At the third line support facility based in Bovington, a base overhaul to take in a Challenger 2 in NATO green and repaint it in the same colour takes four days, whereas painting the Challenger 2 in MCDC-5 took nine days. While this may seem like a dramatic increase in time, ATDU believes this can be cut down dramatically by refining the design.


Page said that when in overhaul, future tanks could be painted in the new camouflage pattern as they are turned around, adding: “I would be surprised if it took much longer than a real [standard NATO green] paint. And as the guys get better at it, I think it will get more automated.


“We're not quite there yet. But, when Charlie [Brunskill] goes on to talk about detection rate reduction, you then look at the cost-benefit and say, it probably is worth it by a long way.”

The early success of MCDC-5 has spurred renewed interest in camouflage across the army.

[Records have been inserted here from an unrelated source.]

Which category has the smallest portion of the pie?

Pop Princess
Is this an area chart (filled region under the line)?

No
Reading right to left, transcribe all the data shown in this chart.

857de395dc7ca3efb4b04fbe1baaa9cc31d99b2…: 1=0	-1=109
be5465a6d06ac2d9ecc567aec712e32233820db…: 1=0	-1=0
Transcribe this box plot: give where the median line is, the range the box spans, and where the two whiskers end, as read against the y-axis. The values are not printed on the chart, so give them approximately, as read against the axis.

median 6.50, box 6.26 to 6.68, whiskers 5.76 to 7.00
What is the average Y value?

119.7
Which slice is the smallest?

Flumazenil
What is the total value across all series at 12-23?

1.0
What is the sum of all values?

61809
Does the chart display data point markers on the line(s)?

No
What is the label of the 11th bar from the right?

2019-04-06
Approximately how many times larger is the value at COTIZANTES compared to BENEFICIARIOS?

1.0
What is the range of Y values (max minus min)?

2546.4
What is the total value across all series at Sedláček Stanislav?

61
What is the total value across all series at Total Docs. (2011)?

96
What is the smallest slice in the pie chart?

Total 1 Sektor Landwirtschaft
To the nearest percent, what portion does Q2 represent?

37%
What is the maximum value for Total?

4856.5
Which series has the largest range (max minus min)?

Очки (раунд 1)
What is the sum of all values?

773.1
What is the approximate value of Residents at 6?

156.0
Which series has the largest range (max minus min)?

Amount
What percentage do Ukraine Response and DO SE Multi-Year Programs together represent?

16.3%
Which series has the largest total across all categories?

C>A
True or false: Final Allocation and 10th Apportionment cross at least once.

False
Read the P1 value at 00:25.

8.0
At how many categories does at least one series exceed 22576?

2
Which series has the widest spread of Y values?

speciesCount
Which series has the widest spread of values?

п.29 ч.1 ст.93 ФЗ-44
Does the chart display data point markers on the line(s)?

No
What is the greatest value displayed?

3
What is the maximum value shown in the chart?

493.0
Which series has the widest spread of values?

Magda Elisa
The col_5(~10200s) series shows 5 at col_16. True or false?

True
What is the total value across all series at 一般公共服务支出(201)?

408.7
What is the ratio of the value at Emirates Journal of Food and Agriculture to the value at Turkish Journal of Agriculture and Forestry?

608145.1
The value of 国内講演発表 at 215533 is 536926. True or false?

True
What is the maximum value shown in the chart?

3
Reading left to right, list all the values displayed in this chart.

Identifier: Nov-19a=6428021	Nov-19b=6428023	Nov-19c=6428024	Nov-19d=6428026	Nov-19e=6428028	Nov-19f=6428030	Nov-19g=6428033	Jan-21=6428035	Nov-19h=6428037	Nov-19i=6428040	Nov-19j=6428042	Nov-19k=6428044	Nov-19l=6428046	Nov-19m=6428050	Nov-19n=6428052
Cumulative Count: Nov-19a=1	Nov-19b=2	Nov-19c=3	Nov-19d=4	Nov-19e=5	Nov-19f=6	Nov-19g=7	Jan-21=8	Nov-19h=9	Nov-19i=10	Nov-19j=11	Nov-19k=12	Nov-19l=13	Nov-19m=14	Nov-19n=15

There is also discussion about different methods of application that could make potential future camouflage schemes more versatile depending on the scenario. This could take the form of wrapping some components – a common practice in the automotive sector – or integrating magnetic panels that could easily be removed from a vehicle if needed. These techniques would also cut the time it takes it to camouflage future vehicles.


The early success of MCDC-5 has spurred renewed interest in camouflage across the army and its armoured vehicle camouflage and concealment programme. To that end, a team from Dstl has been assigned to explore camouflage for future armoured vehicles. The hope is the findings of the ATDU’s ‘hide, deceive, survive’ sprint will be drawn into a wider project across UK defence.


Another benefit of the camouflage was the morale boost it provided personnel, which has generated wider excitement for the project. Brunskill compared MCDC-5 to getting tailor-fitted for a new suit, adding that the feeling of getting something that would not only increase survivability, but looked smart, was ‘unbelievable’.


“There is a shock and awe side of it as well,” he added. “I would argue that this looks, both to the user and to the receiver, [like] a far more capable machine.”